_Exercise requirements_.
Which lines in the rows below contain the word "What"? Locate each one and copy it out.

_Records shown_.
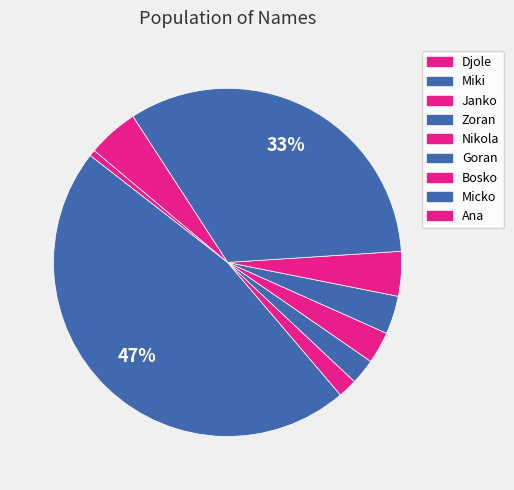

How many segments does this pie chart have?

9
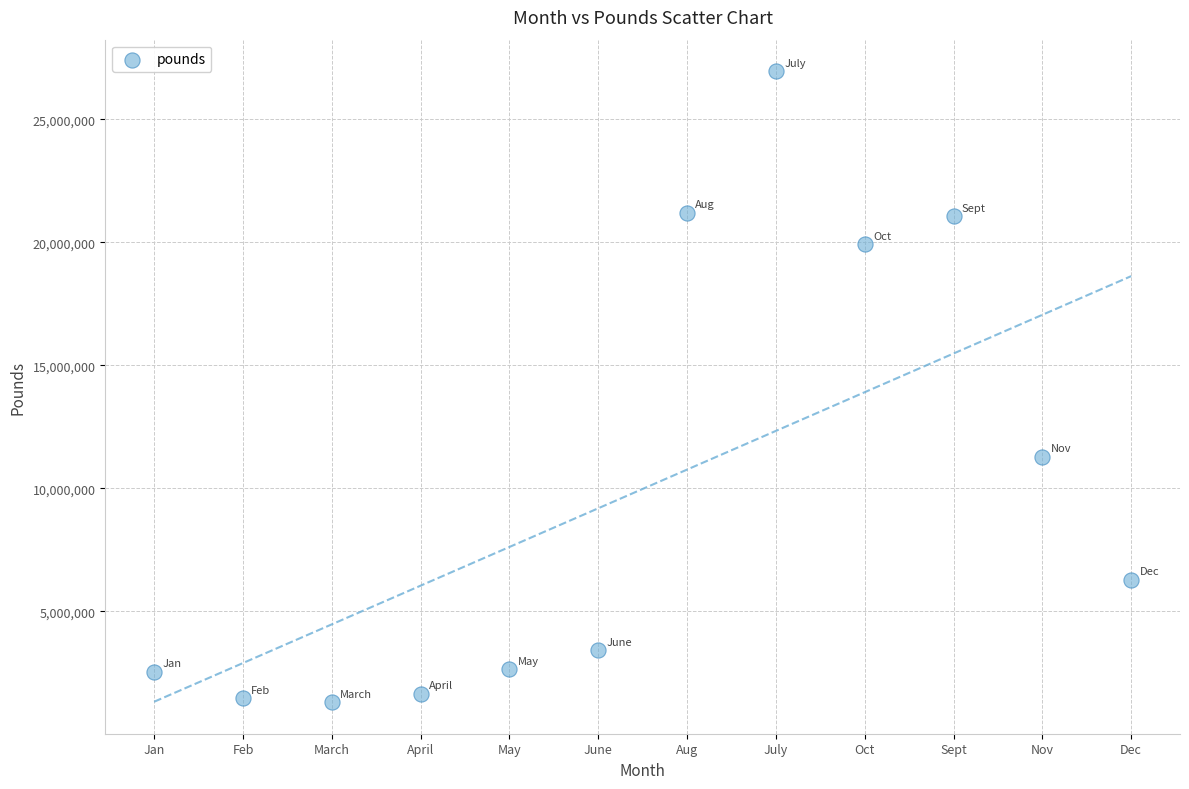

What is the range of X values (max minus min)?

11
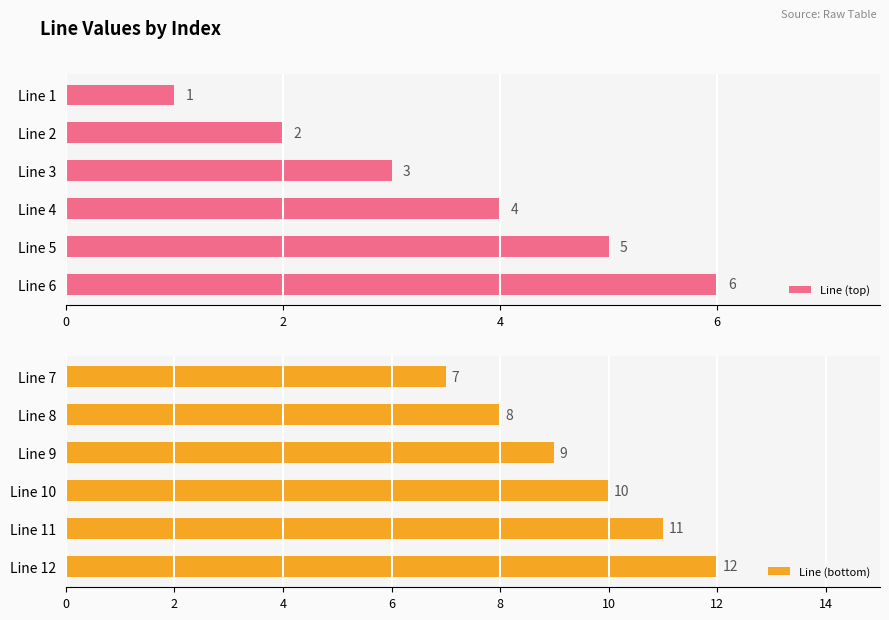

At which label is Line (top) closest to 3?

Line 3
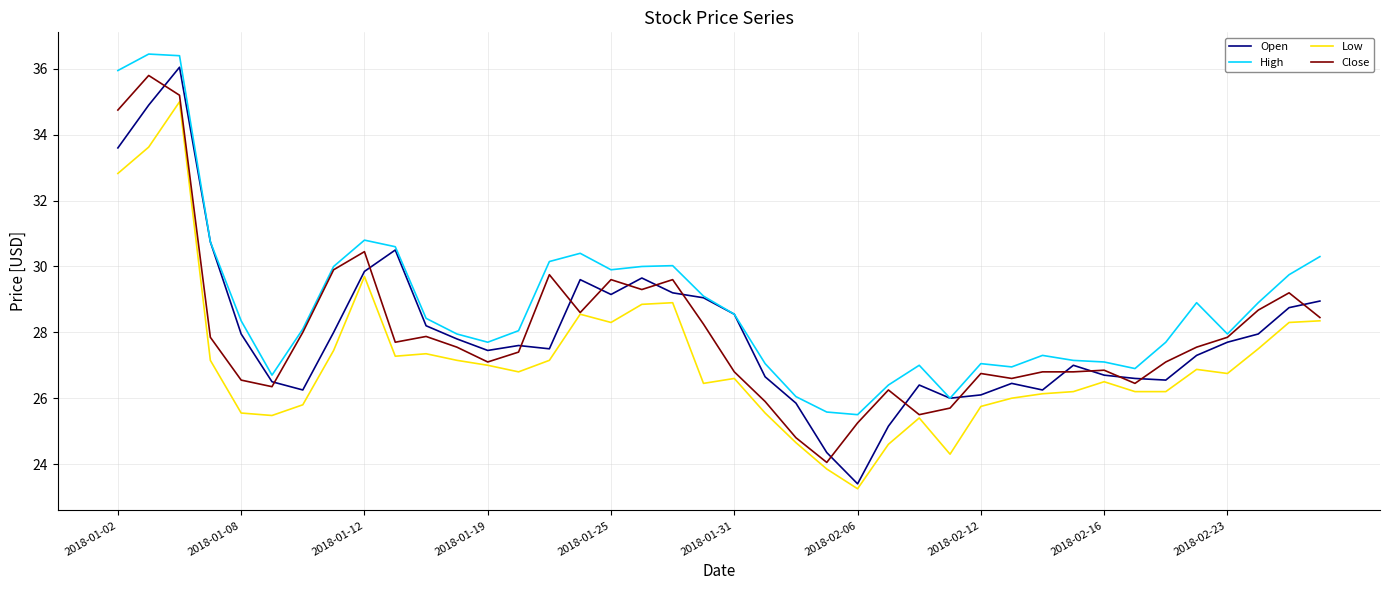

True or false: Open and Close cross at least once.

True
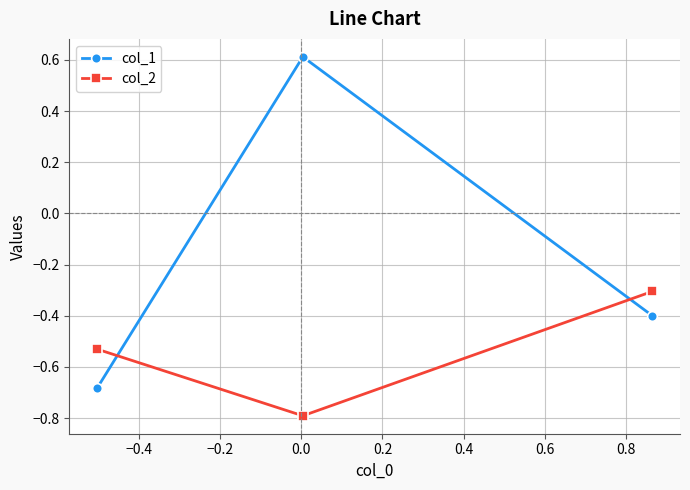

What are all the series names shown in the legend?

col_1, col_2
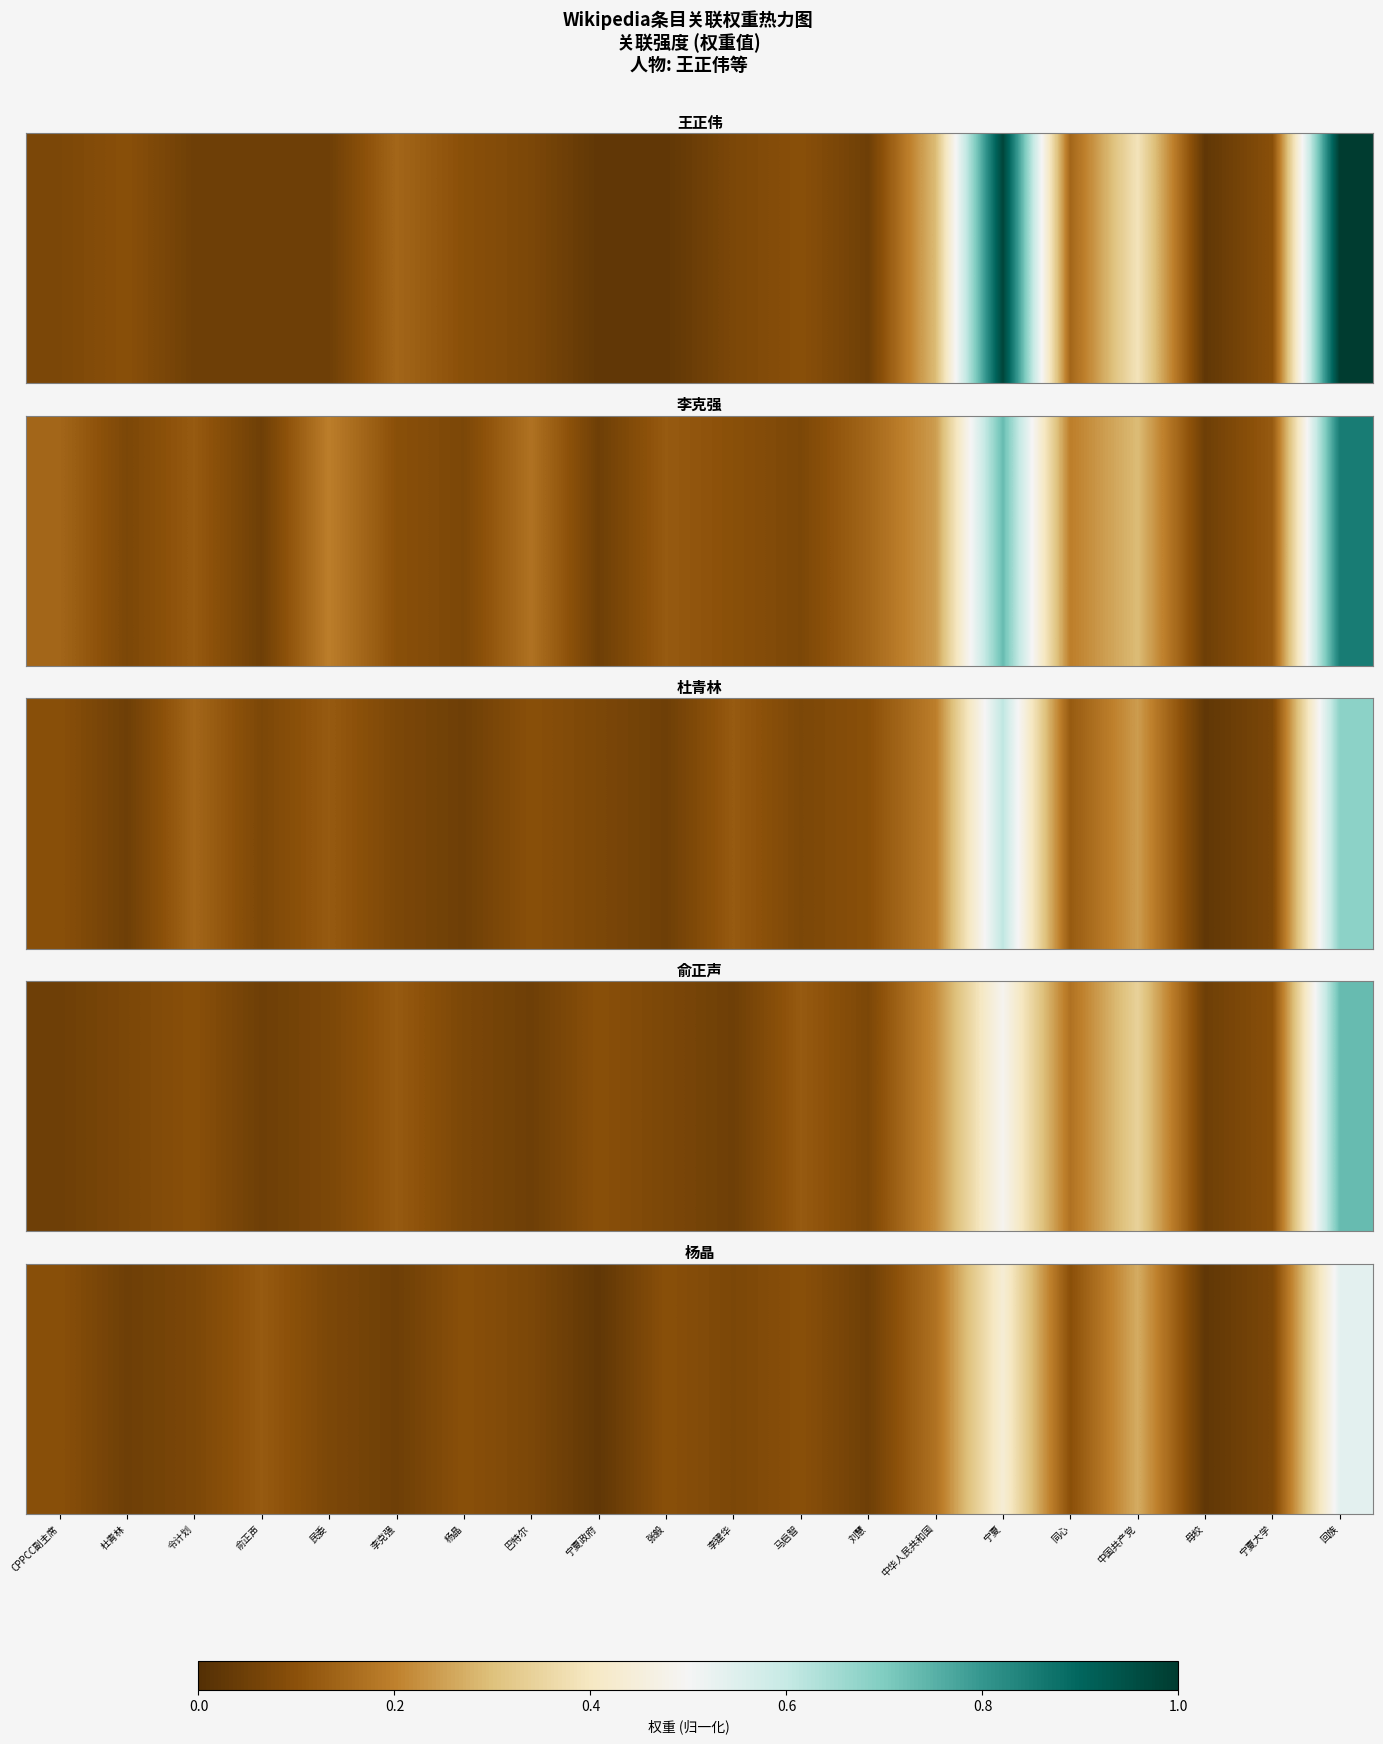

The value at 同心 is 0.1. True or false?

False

_Response box_.
What is the range of X values (max minus min)?
What are all the series names shown in the legend?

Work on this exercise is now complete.